Work to be completed → Restate the whole of the data below word for word, skipping the images.

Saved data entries
= Beginning of Section =

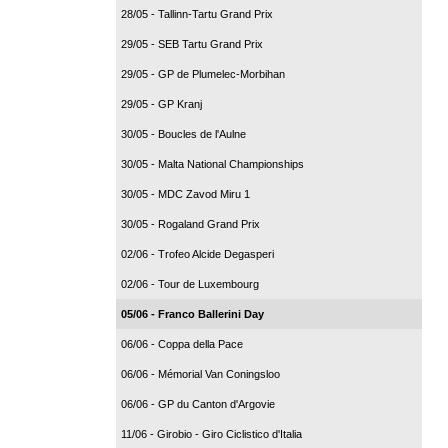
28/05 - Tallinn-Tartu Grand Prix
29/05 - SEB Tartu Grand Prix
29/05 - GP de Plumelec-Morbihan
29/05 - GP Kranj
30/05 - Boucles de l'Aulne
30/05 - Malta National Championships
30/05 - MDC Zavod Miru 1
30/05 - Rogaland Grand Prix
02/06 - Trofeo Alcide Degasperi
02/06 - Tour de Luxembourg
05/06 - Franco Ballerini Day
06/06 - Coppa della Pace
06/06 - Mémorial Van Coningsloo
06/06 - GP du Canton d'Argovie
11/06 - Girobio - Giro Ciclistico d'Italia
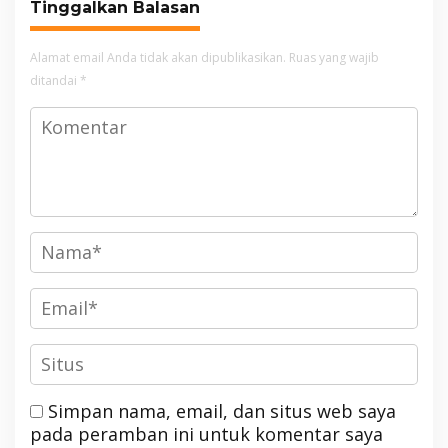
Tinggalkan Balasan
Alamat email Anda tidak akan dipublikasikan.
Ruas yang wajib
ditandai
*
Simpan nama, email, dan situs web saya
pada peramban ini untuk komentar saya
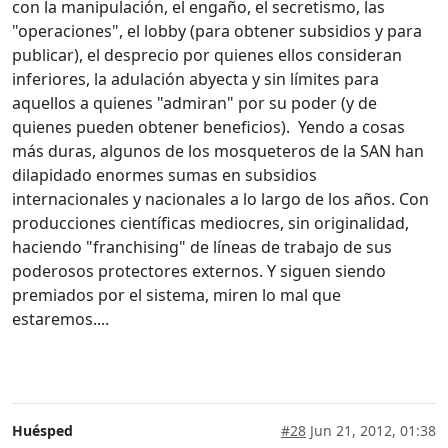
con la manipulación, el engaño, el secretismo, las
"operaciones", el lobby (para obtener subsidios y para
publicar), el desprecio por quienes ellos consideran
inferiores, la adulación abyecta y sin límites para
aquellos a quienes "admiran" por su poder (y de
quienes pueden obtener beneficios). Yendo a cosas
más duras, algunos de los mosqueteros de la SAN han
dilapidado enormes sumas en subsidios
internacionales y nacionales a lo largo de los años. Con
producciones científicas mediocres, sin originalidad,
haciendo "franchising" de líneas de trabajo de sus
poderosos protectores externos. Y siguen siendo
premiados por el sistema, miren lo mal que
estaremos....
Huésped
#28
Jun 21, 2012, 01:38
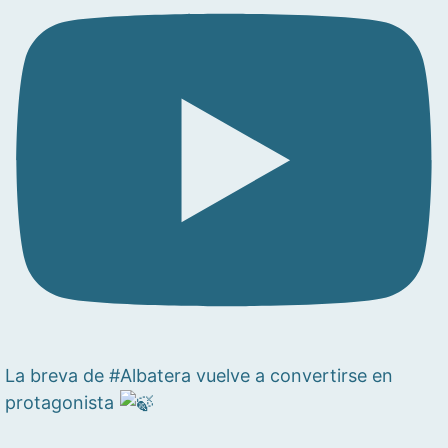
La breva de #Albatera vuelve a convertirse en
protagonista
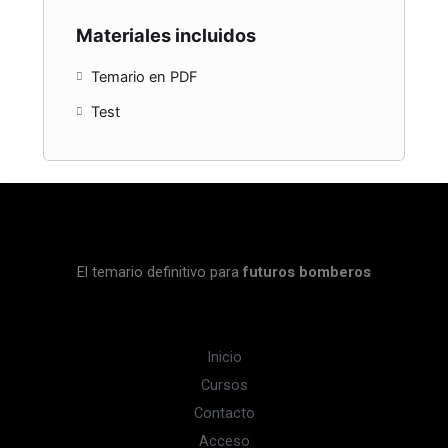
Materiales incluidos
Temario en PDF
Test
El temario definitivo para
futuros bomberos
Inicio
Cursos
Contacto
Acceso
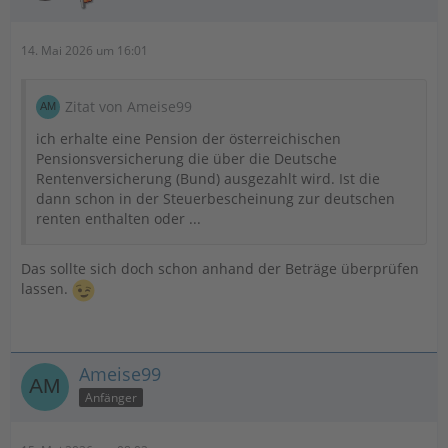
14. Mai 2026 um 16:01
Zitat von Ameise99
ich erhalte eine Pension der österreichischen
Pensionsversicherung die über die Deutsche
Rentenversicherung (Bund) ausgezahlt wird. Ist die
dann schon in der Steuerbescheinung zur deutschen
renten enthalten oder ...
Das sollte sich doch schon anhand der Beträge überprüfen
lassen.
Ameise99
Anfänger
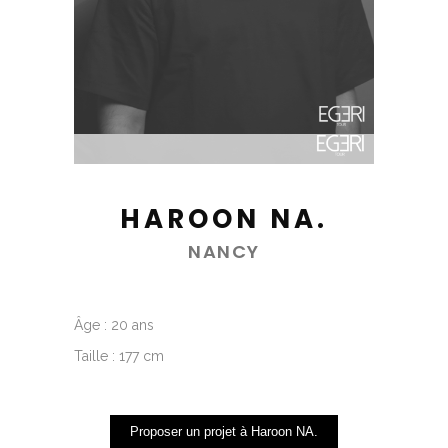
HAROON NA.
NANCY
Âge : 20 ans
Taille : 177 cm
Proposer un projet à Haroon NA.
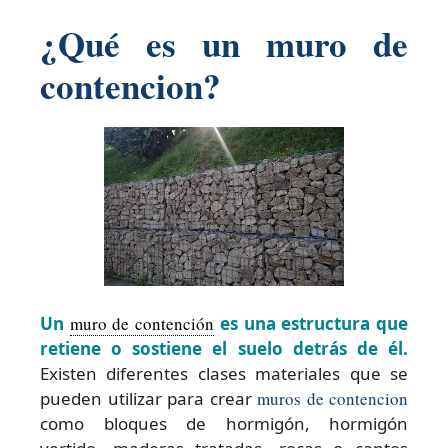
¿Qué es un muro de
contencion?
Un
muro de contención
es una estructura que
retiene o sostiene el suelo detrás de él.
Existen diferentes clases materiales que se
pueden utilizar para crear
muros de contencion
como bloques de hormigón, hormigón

= End of Section =

Solved exercise →
28/05 - Tallinn-Tartu Grand Prix
29/05 - SEB Tartu Grand Prix
29/05 - GP de Plumelec-Morbihan
29/05 - GP Kranj
30/05 - Boucles de l'Aulne
30/05 - Malta National Championships
30/05 - MDC Zavod Miru 1
30/05 - Rogaland Grand Prix
02/06 - Trofeo Alcide Degasperi
02/06 - Tour de Luxembourg
05/06 - Franco Ballerini Day
06/06 - Coppa della Pace
06/06 - Mémorial Van Coningsloo
06/06 - GP du Canton d'Argovie
11/06 - Girobio - Giro Ciclistico d'Italia
Tinggalkan Balasan
Alamat email Anda tidak akan dipublikasikan.
Ruas yang wajib
ditandai
*
Simpan nama, email, dan situs web saya
pada peramban ini untuk komentar saya
con la manipulación, el engaño, el secretismo, las
"operaciones", el lobby (para obtener subsidios y para
publicar), el desprecio por quienes ellos consideran
inferiores, la adulación abyecta y sin límites para
aquellos a quienes "admiran" por su poder (y de
quienes pueden obtener beneficios). Yendo a cosas
más duras, algunos de los mosqueteros de la SAN han
dilapidado enormes sumas en subsidios
internacionales y nacionales a lo largo de los años. Con
producciones científicas mediocres, sin originalidad,
haciendo "franchising" de líneas de trabajo de sus
poderosos protectores externos. Y siguen siendo
premiados por el sistema, miren lo mal que
estaremos....
Huésped
#28
Jun 21, 2012, 01:38
La breva de #Albatera vuelve a convertirse en
protagonista
Materiales incluidos
Temario en PDF
Test
El temario definitivo para
futuros bomberos
Inicio
Cursos
Contacto
Acceso
14. Mai 2026 um 16:01
Zitat von Ameise99
ich erhalte eine Pension der österreichischen
Pensionsversicherung die über die Deutsche
Rentenversicherung (Bund) ausgezahlt wird. Ist die
dann schon in der Steuerbescheinung zur deutschen
renten enthalten oder ...
Das sollte sich doch schon anhand der Beträge überprüfen
lassen.
Ameise99
Anfänger
HAROON NA.
NANCY
Âge : 20 ans
Taille : 177 cm
Proposer un projet à Haroon NA.
¿Qué es un muro de
contencion?
Un
muro de contención
es una estructura que
retiene o sostiene el suelo detrás de él.
Existen diferentes clases materiales que se
pueden utilizar para crear
muros de contencion
como bloques de hormigón, hormigón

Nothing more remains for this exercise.